BEGIN Extracted material

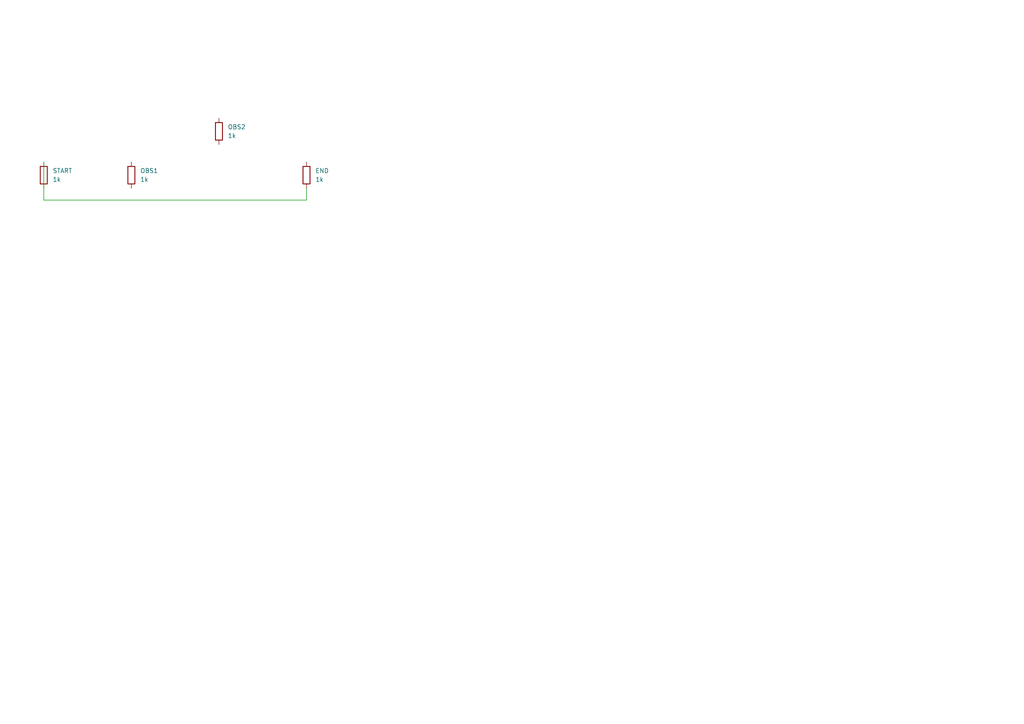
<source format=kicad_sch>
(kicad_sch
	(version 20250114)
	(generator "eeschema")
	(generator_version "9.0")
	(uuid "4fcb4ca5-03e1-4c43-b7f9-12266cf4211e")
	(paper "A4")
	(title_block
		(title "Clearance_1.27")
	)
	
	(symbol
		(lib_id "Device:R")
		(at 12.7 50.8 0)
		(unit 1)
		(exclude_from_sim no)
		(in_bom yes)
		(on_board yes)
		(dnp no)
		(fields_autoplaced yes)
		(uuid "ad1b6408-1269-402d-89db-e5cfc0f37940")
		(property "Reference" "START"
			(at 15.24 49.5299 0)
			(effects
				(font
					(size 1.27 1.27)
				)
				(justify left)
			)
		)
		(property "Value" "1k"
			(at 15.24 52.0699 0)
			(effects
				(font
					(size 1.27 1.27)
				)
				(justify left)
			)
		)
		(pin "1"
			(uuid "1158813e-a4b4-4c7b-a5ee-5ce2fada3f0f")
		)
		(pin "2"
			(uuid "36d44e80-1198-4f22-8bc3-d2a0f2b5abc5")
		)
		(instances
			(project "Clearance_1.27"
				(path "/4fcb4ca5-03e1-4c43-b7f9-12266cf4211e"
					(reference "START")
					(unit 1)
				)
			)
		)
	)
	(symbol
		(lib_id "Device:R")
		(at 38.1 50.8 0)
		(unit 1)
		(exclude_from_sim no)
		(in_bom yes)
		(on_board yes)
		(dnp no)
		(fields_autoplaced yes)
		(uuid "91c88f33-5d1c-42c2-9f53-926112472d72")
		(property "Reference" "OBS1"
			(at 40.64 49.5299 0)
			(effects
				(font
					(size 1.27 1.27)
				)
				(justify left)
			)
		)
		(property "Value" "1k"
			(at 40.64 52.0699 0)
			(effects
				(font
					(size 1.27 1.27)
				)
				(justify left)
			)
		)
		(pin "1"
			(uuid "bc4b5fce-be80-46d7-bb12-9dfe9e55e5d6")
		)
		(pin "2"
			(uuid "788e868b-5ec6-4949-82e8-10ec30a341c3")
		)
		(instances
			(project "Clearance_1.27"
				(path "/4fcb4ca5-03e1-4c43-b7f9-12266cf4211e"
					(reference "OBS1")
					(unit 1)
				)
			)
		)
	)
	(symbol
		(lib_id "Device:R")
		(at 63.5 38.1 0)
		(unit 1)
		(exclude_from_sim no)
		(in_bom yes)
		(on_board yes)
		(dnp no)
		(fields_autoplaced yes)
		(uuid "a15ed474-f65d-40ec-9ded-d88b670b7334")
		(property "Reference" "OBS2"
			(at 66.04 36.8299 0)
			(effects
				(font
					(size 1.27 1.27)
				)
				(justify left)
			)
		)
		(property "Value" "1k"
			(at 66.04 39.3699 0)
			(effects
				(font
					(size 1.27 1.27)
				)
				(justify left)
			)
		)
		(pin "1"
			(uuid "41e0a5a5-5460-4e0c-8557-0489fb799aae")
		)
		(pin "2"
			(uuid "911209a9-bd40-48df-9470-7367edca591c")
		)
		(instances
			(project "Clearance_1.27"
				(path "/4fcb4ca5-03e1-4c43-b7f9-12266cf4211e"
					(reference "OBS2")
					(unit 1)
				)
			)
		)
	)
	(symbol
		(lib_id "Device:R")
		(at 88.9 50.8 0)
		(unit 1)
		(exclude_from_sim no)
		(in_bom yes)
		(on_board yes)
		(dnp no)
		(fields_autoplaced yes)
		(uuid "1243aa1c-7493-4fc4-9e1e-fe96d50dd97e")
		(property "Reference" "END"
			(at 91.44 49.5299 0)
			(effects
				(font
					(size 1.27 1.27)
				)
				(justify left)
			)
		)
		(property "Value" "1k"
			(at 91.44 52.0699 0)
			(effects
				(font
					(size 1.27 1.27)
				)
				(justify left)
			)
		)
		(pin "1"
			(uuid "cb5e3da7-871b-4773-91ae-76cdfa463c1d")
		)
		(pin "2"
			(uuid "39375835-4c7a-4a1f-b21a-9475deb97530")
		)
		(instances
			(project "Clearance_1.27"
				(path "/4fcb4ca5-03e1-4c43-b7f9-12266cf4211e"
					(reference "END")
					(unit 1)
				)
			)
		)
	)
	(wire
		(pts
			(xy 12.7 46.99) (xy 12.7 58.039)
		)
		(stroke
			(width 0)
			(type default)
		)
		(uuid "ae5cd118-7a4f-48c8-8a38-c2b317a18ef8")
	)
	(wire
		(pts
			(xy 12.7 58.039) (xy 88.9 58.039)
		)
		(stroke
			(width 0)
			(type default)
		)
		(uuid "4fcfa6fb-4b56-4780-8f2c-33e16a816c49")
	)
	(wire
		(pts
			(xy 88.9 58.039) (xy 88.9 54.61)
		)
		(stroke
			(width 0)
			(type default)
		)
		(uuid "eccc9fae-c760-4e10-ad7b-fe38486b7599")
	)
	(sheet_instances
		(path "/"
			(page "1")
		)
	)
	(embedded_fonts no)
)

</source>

END Extracted material
BEGIN Extracted material

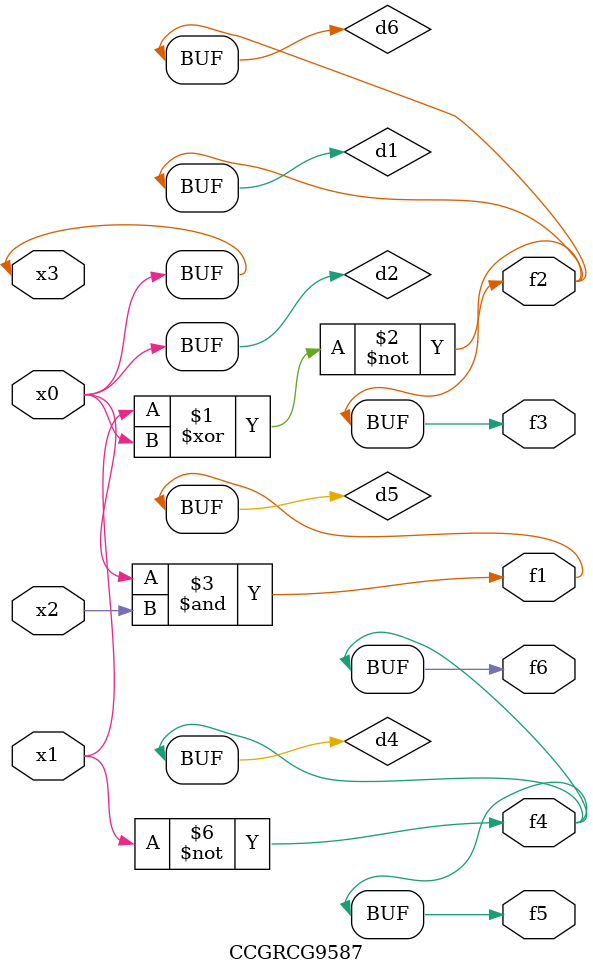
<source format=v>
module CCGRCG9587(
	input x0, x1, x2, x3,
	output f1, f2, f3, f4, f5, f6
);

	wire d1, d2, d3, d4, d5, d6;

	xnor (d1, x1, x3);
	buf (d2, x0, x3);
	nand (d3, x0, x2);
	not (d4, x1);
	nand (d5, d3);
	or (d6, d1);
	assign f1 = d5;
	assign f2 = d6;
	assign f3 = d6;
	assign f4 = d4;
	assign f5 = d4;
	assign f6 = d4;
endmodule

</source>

END Extracted material

### Instructions for the task
In the listing above, the lines from the one containing "<source format=kicad_sch>" through the one containing "(at 12.7 50.8 0)" must be set down exactly, with no other lines.

### Written response
<source format=kicad_sch>
(kicad_sch
	(version 20250114)
	(generator "eeschema")
	(generator_version "9.0")
	(uuid "4fcb4ca5-03e1-4c43-b7f9-12266cf4211e")
	(paper "A4")
	(title_block
		(title "Clearance_1.27")
	)
	
	(symbol
		(lib_id "Device:R")
		(at 12.7 50.8 0)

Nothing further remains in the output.